● EXTRACTED DATA:
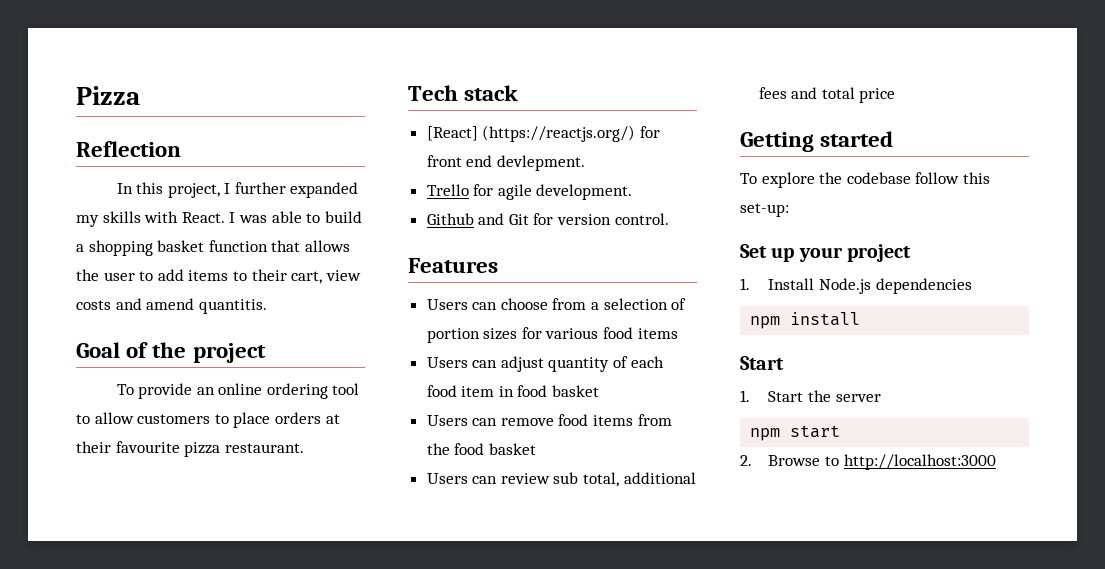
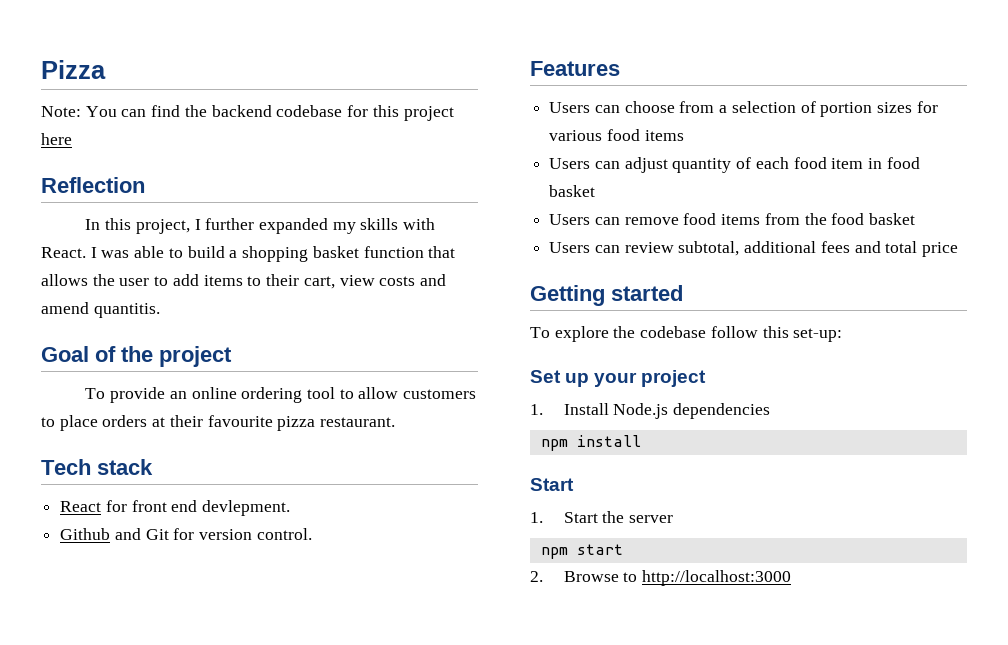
(140, 95) none -> [41,105,454,121] [41,133,72,145] // Note: You can find the backend codebase for this project here
[426,125,636,142] [React] (https://reactjs.org/) -> [60,501,102,512] React
[426,184,633,200] // Trello for agile development. -> (291, 508) none
[553,472,620,487] sub total, -> [678,241,740,256] subtotal,

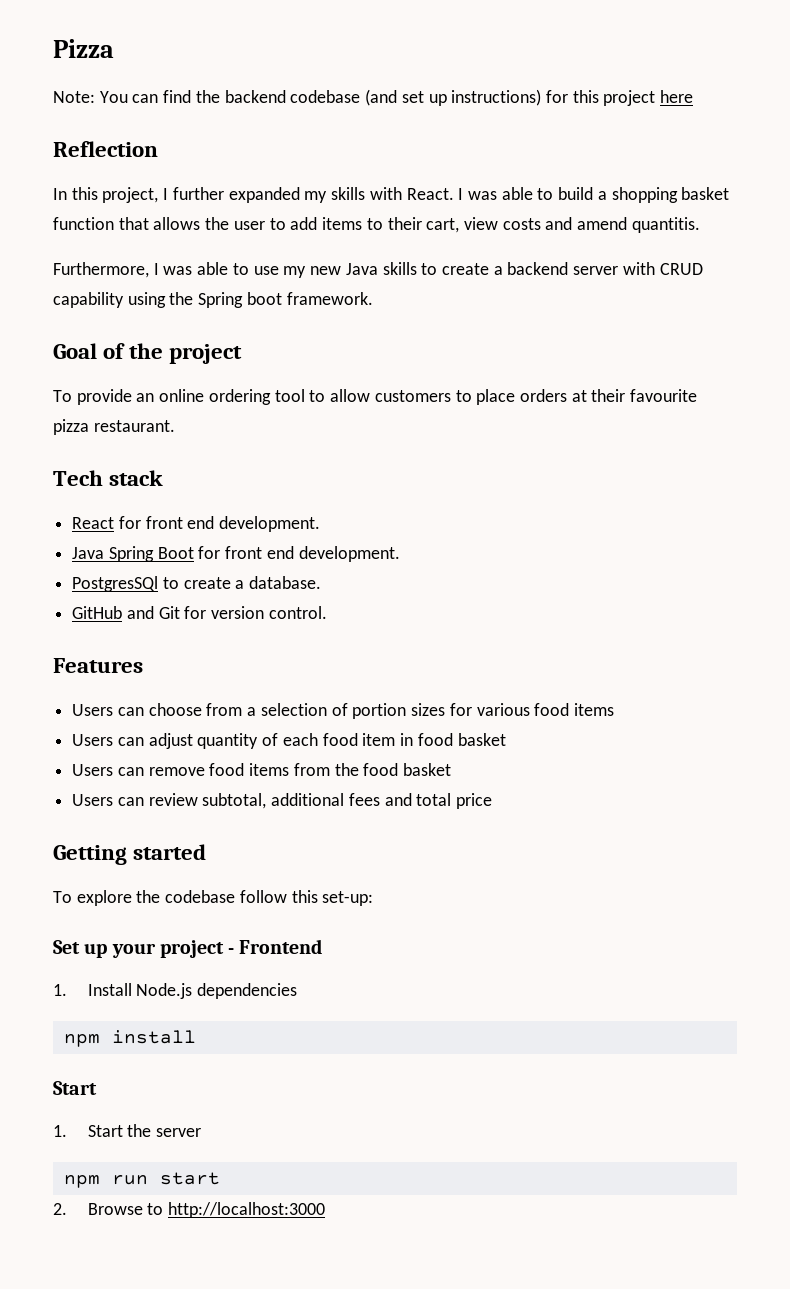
(343, 111) none -> [365,89,542,106] (and set up instructions)
(160, 310) none -> [53,262,703,278] [53,292,373,308] // Furthermore, I was able to use my new Java skills to create a backend server with CRUD capability using the Spring boot framework.
[202,500,291,516] [60,528,111,540] devlepment. // Github -> [219,516,321,532] [72,546,400,562] [72,576,322,592] [72,606,123,619] development. // Java Spring Boot for front end development. // PostgresSQl to create a database. // GitHub
(707, 378) none -> [228,939,323,954] - Frontend
(568, 553) none -> [111,1175,148,1185] run

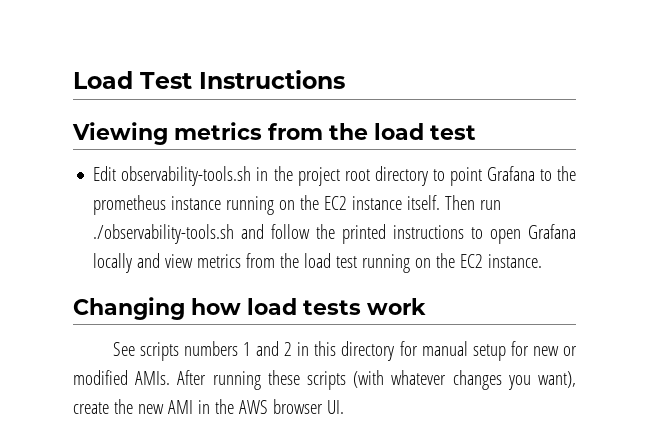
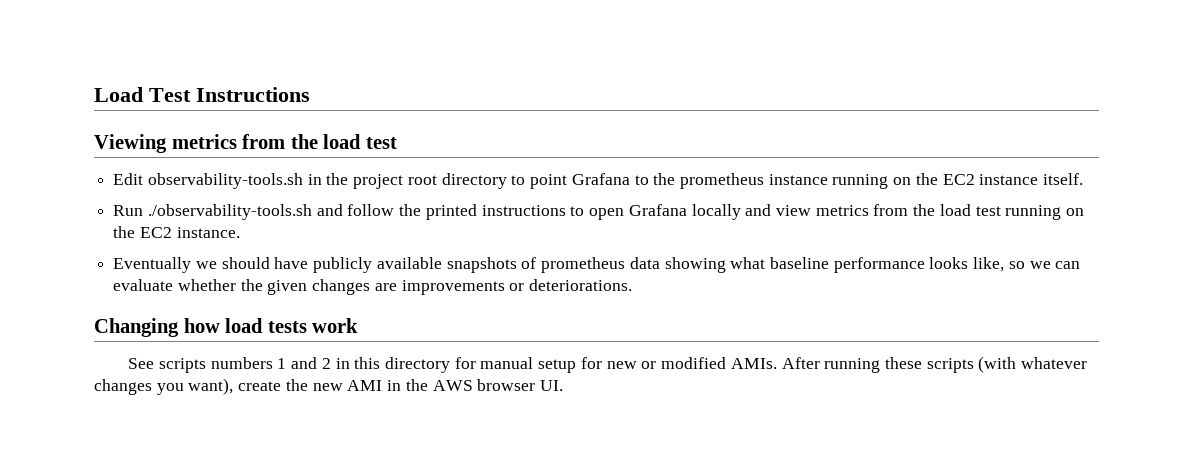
[445,195,502,210] Then run -> [113,205,144,216] // Run
(543, 261) none -> [113,257,1081,273] [113,279,633,295] // Eventually we should have publicly available snapshots of prometheus data showing what baseline performance looks like, so we can evaluate whether the given changes are improvements or deteriorations.

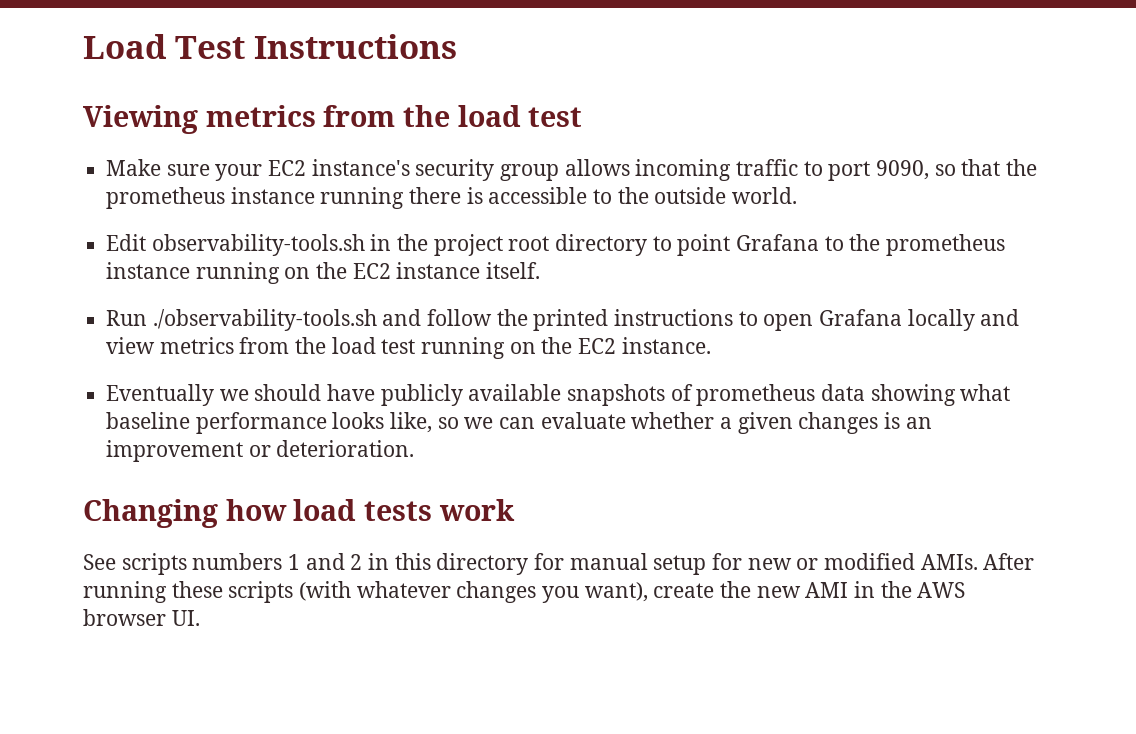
(397, 143) none -> [106,159,1038,181] [106,187,798,209] // Make sure your EC2 instance's security group allows incoming traffic to port 9090, so that the prometheus instance running there is accessible to the outside world.
[240,279,263,291] the -> [720,417,733,429] a
[374,279,633,295] are improvements or deteriorations. -> [884,412,932,429] [106,440,415,462] is an improvement or deterioration.

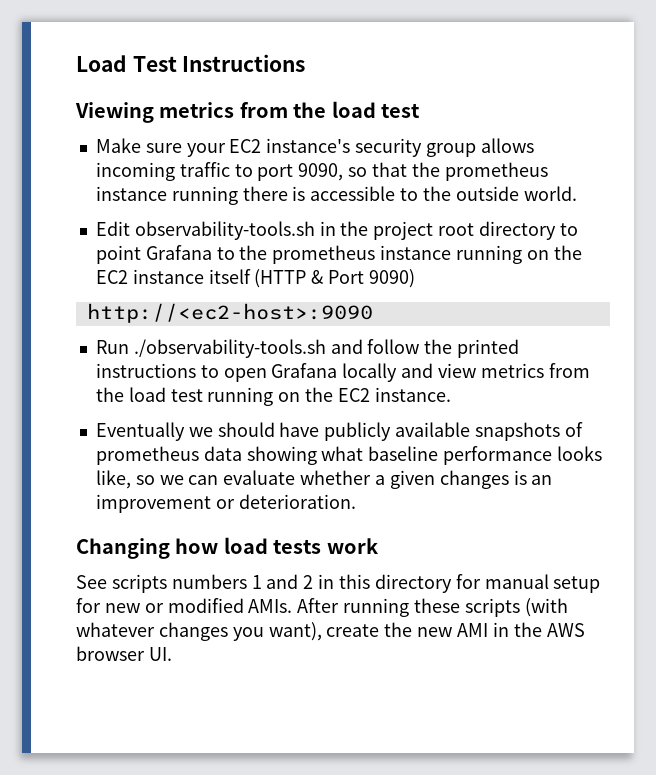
[486,262,541,279] itself. -> [208,269,415,288] [86,303,373,323] itself (HTTP & Port 9090) // http://<ec2-host>:9090

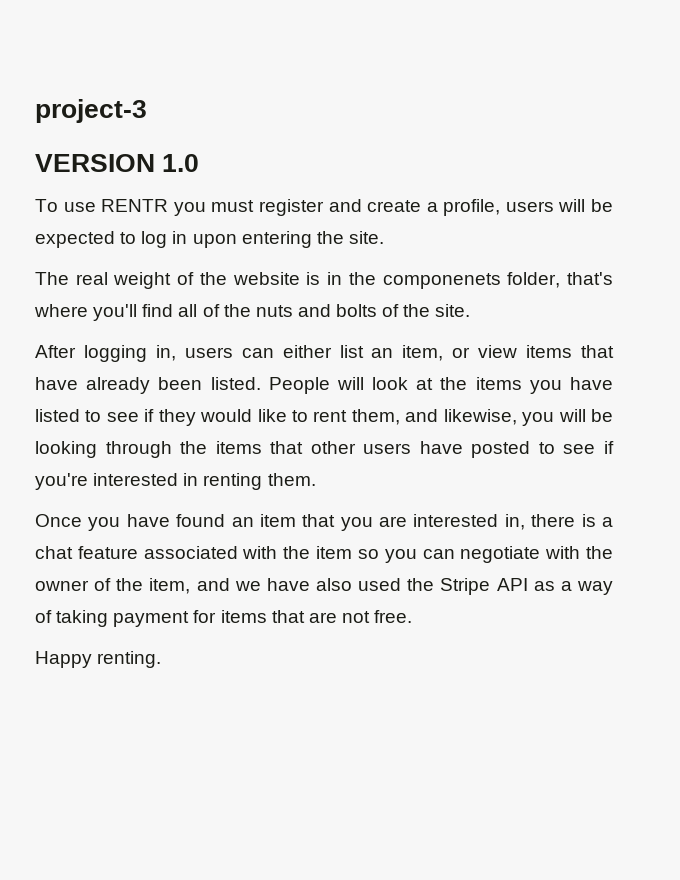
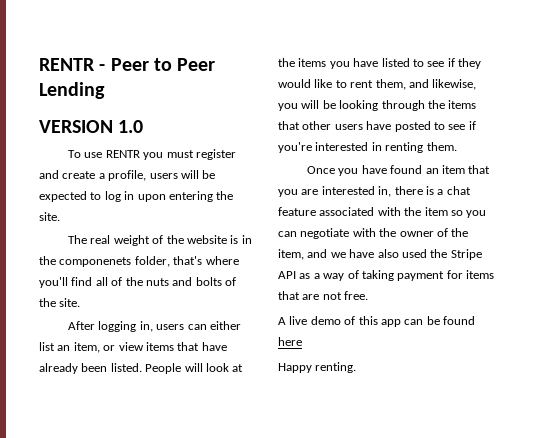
[35,99,147,123] project-3 -> [39,58,216,71] [39,82,105,99] RENTR - Peer to Peer Lending
(413, 616) none -> [278,316,475,327] [278,337,302,346] // A live demo of this app can be found here

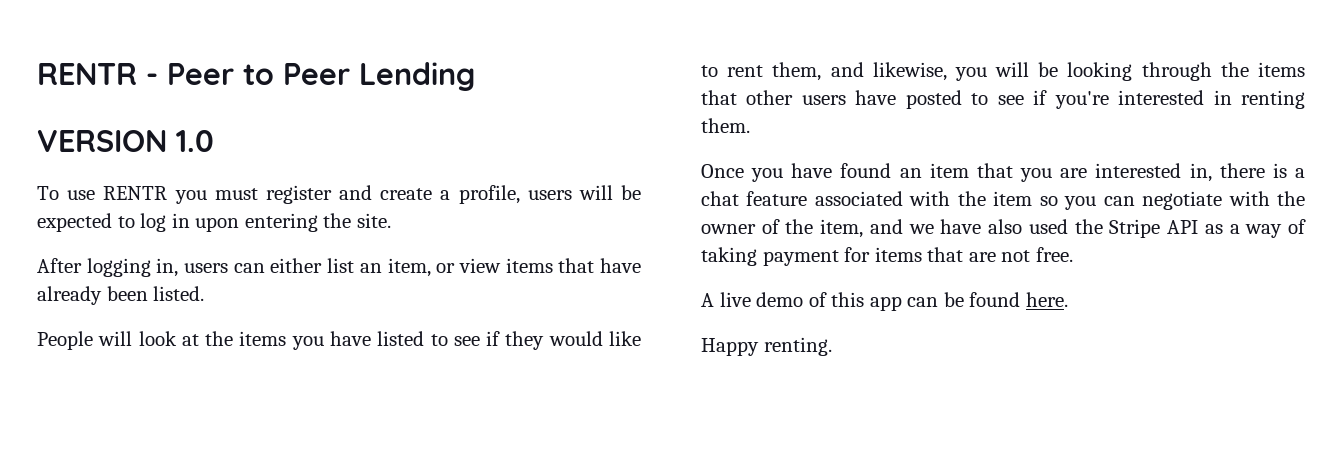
[68,235,252,246] [39,256,239,267] [39,277,236,288] [39,298,81,307] // The real weight of the website is in the componenets folder, that's where you'll find all of the nuts and bolts of the site. -> (391, 220) none
(142, 367) none -> (205, 293) //
[278,337,302,346] here -> [1025,292,1068,307] here.

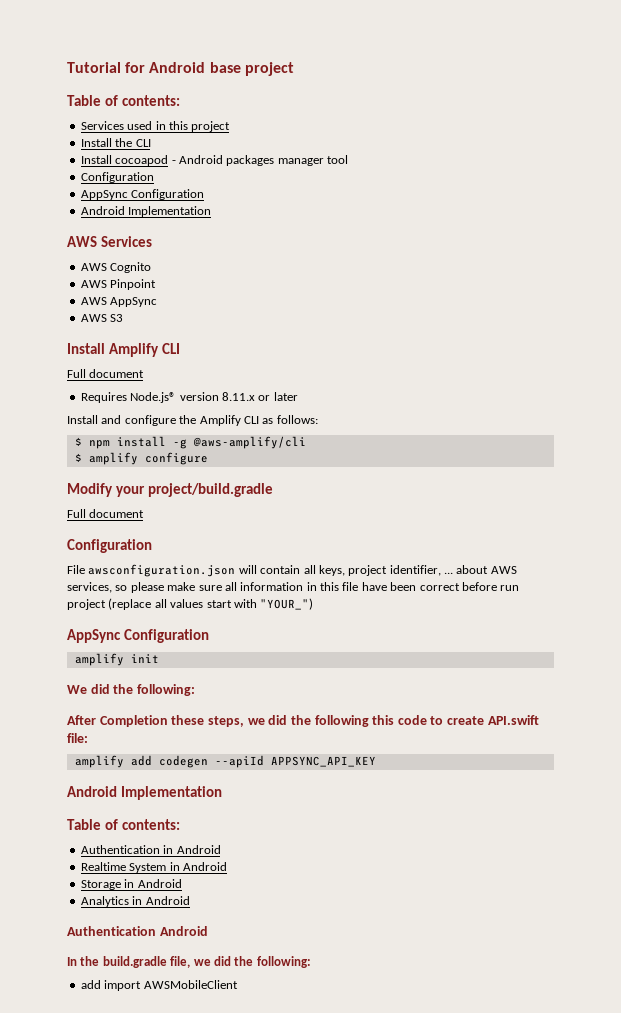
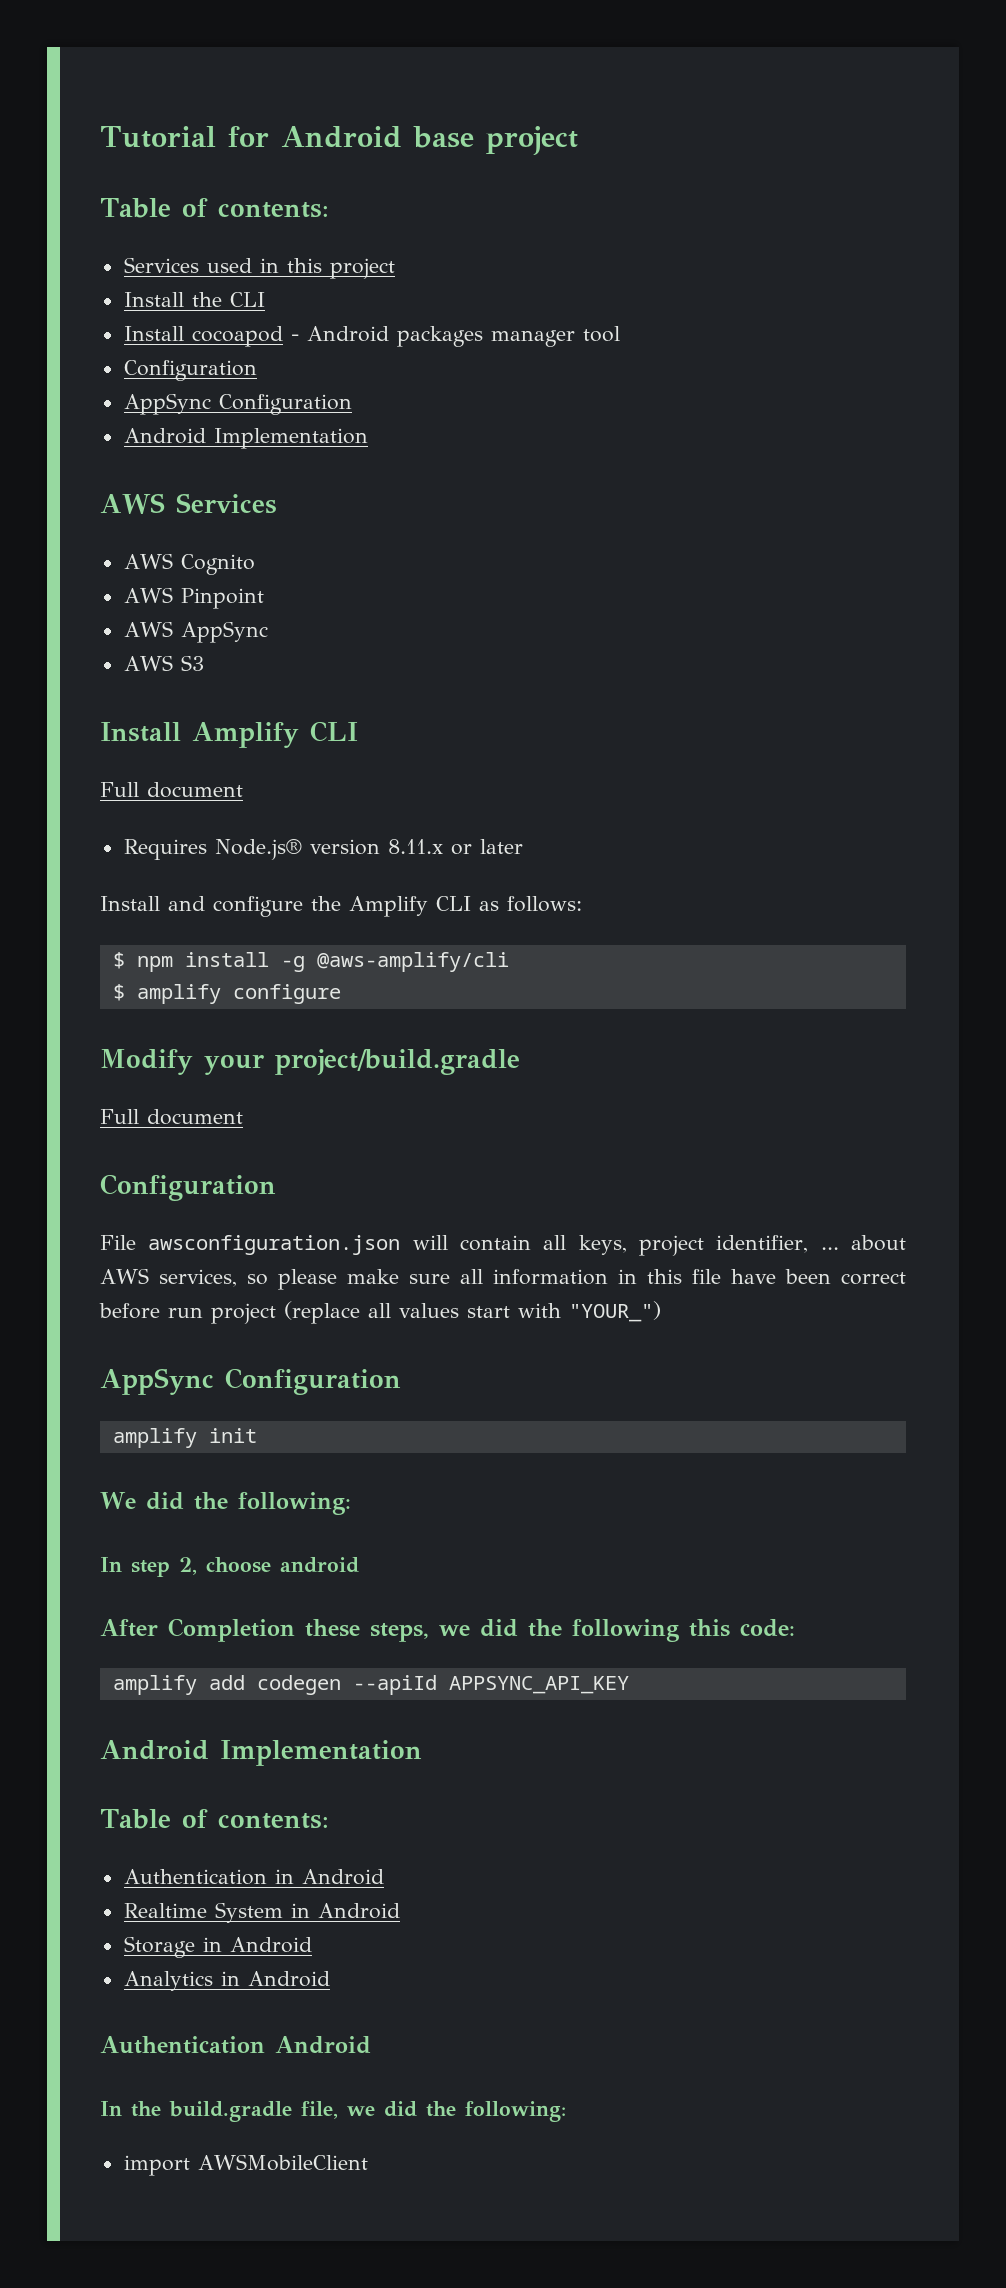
(195, 690) none -> [100,1557,359,1577] // In step 2, choose android
[397,715,539,725] [67,733,88,743] code to create API.swift file: -> [740,1619,795,1637] code:
[80,980,101,989] add -> (566, 2111) none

● WHAT TO WORK ON: Leaving out the pictures, print exactly and only the lines from the one containing "[278,337,302,346] here ->" through the last line of the records.

● ANSWER SPACE:
[278,337,302,346] here -> [1025,292,1068,307] here.

(195, 690) none -> [100,1557,359,1577] // In step 2, choose android
[397,715,539,725] [67,733,88,743] code to create API.swift file: -> [740,1619,795,1637] code:
[80,980,101,989] add -> (566, 2111) none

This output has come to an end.